SEDNA Users unable to login to SEDNA

Incident Report for Sedna Systems

Postmortem

SEDNA Incident - Post Mortem

05 March 2019

Summary

On March 5th at approximately 1510 PST (2310 UTC) customers on our European cluster were unable to access SEDNA. Our Development Team was alerted that our event API had seen a larger than expected volume of calls which resulted in SEDNA becoming inaccessible. At 1557 PST (2357 UTC) the task queue was back to zero and customers regained full access to SEDNA. We are greatly sorry for the disruption to the customers on our European cluster and have taken immediate action to prevent this specific issue from recurring.

Why this happened.

Our event API was being heavily which caused the database to be overused and eventually stopped responding to requests. This was caused by a combination of higher than normal mail volumes (due to historical import) and traffic from a third party integration. We are now in the process of improving the the performance of the event API and the 3rd party integration which we expect to prevent any recurrence.
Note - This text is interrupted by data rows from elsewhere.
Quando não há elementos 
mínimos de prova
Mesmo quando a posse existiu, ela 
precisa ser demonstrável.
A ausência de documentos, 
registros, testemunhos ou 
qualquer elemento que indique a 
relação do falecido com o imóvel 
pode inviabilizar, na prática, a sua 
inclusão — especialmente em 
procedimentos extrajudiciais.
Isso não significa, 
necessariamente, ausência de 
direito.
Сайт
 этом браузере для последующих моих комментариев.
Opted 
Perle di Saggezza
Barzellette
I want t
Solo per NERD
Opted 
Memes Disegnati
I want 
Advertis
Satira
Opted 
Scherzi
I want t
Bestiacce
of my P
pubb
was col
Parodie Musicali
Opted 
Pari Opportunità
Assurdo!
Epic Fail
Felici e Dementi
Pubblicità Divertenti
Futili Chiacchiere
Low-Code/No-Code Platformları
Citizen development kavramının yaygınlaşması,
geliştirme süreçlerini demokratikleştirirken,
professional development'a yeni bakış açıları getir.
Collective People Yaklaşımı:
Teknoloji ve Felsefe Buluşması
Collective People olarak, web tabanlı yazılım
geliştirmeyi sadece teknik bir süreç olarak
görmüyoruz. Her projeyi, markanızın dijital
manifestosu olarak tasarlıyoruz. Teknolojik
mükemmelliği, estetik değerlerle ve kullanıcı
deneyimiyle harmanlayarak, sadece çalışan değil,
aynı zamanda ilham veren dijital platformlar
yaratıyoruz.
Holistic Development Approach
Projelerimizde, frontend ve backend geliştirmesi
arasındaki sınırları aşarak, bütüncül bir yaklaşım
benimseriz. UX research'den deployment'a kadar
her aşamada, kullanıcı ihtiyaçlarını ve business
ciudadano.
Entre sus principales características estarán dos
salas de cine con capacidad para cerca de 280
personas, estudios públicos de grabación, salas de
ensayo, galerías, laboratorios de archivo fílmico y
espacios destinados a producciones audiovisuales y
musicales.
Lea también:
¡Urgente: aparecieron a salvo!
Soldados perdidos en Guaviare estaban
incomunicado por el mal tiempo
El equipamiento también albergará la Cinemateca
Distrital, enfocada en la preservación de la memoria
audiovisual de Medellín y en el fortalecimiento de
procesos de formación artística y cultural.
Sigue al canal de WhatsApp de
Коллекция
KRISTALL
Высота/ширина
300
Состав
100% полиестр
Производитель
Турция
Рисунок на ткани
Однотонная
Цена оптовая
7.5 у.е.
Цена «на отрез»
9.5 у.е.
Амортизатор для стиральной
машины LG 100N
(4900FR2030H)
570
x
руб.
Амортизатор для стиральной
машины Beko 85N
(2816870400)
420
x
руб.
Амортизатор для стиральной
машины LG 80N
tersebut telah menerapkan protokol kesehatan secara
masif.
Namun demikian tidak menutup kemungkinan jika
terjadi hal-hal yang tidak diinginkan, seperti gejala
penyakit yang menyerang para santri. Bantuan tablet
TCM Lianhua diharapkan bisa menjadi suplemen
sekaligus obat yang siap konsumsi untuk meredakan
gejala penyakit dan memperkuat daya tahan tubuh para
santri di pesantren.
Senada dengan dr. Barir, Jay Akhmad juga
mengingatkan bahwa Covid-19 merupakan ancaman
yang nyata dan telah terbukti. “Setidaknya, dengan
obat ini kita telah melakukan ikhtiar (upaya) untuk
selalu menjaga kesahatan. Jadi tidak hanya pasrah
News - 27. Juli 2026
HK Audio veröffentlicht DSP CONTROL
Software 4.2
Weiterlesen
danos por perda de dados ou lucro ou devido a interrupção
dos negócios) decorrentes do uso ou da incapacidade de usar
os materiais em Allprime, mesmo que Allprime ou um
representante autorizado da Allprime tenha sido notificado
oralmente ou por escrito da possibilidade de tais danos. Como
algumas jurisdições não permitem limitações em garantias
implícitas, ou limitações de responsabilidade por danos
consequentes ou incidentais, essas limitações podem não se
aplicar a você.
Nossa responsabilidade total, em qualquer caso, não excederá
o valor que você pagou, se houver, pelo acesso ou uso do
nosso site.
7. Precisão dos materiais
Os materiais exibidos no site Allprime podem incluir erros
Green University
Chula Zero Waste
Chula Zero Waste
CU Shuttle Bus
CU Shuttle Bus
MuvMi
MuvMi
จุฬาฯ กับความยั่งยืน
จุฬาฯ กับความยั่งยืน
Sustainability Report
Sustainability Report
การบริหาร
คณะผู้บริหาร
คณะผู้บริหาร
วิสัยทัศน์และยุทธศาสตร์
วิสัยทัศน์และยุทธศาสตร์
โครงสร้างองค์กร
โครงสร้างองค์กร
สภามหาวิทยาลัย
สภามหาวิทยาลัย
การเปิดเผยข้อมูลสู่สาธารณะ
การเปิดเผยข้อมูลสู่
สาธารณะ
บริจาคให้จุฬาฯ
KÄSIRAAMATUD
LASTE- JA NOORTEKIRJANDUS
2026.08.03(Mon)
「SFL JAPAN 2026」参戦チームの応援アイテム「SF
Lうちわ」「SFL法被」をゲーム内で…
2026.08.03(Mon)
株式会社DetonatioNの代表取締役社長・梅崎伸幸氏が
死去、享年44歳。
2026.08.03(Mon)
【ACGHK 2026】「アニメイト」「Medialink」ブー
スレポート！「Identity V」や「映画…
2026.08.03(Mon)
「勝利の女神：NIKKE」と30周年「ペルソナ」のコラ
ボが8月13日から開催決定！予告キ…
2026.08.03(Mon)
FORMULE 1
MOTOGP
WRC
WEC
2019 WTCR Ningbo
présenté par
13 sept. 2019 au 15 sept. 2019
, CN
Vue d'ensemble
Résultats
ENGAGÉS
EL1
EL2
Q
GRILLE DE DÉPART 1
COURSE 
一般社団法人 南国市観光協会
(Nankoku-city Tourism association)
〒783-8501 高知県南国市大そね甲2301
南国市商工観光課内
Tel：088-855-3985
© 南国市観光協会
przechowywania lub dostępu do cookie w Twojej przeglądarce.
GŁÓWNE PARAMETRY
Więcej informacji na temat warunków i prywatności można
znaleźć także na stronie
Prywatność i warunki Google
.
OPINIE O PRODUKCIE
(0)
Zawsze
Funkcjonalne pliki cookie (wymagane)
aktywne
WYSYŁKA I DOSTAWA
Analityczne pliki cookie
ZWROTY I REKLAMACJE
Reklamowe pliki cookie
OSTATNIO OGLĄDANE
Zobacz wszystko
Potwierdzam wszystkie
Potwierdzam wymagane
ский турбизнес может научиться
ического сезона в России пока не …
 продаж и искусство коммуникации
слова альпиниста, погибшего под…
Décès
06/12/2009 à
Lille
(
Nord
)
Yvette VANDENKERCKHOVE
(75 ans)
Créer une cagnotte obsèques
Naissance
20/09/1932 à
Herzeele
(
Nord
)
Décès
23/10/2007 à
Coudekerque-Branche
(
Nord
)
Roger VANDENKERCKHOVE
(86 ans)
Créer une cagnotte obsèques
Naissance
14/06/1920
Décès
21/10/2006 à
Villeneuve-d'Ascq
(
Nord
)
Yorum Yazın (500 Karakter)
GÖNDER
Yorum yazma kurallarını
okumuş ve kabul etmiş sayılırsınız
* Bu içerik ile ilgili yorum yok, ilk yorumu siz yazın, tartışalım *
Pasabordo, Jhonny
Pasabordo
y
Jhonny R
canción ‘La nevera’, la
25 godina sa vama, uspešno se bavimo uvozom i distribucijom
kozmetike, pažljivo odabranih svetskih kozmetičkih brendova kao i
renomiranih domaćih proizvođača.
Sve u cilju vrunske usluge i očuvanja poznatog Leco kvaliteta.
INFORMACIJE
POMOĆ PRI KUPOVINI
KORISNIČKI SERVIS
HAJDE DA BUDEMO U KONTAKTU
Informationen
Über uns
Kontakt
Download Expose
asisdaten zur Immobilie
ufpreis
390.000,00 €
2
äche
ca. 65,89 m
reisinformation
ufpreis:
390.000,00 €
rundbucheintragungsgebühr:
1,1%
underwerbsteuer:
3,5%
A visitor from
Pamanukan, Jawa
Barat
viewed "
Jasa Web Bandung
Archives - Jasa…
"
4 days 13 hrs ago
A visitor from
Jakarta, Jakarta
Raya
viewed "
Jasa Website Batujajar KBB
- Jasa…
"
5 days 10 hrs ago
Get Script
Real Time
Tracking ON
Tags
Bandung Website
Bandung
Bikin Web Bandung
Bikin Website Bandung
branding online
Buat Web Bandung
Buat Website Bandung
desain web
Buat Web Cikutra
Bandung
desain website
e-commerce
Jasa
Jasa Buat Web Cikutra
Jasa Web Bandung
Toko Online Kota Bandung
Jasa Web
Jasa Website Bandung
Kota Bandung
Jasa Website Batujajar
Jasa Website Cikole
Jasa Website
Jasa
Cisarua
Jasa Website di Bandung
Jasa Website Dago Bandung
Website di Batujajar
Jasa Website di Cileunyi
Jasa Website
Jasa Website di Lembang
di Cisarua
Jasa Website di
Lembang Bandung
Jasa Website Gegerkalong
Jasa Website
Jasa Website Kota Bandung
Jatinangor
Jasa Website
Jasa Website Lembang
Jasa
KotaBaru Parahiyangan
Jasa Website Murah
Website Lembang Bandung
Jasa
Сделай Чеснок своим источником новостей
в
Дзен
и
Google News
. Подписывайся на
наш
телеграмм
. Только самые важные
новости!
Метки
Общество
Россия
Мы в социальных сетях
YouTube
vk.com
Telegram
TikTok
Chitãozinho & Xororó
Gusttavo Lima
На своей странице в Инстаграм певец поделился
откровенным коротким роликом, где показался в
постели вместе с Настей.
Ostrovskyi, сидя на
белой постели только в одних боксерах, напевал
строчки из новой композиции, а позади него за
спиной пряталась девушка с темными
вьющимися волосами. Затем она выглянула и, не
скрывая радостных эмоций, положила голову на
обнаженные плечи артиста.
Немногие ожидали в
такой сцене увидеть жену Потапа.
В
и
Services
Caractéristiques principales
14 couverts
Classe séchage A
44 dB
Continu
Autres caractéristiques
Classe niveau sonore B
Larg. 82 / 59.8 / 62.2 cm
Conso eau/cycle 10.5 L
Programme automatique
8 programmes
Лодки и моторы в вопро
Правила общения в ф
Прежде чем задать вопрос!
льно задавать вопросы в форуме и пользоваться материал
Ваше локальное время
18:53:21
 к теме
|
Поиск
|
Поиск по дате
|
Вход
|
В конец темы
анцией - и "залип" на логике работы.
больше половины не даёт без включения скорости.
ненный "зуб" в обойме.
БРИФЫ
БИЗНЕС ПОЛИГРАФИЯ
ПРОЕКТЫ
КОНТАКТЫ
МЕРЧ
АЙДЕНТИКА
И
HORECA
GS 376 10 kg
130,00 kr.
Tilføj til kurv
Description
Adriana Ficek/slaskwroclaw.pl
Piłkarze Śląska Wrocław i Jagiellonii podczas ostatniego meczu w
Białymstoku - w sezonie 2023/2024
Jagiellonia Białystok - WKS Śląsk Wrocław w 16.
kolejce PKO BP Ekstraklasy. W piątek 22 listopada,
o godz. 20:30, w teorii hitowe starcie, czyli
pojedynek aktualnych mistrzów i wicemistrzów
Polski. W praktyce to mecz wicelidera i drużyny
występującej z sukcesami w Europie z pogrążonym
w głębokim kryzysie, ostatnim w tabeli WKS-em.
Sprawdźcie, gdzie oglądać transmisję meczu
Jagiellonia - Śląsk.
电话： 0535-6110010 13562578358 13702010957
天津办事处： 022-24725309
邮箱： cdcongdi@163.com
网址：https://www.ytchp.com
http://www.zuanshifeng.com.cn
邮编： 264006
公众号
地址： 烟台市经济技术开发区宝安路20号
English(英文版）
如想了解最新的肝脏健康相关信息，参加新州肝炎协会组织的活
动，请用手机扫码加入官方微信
Actions and opportunities for improvement

1. Improve the efficiency of our event API which will result in better handling of greater volumes of mail ingestion - IN PROGRESS

2. Improved database monitoring to ensure we are aware of this issue before any customers are impacted - COMPLETE

Posted Mar 06, 2019 - 19:51 GMT

Resolved

SEDNA is now back up and running. A likely cause was an overloaded database. An incident post-mortem may shed more light on other proximate causes. A public report will follow our internal post-mortem.

Posted Mar 06, 2019 - 00:33 GMT

Update

Login is still only working only sporadically for customers on our European cluster. We continue to investigate. At the same time, and in the last 20 minutes, our queue to send and receive mail backed up. Those mail delays have been resolved.

Posted Mar 06, 2019 - 00:10 GMT

Investigating

Logging in to SEDNA is sporadically unavailable and very slow for all users on our European cluster. We think we have found the cause of the incident and are working to resolve it. We will post our next update in 20 minutes (at 12:10 UTC).

Posted Mar 05, 2019 - 23:50 GMT

This incident affected: SEDNA - Private Hosting.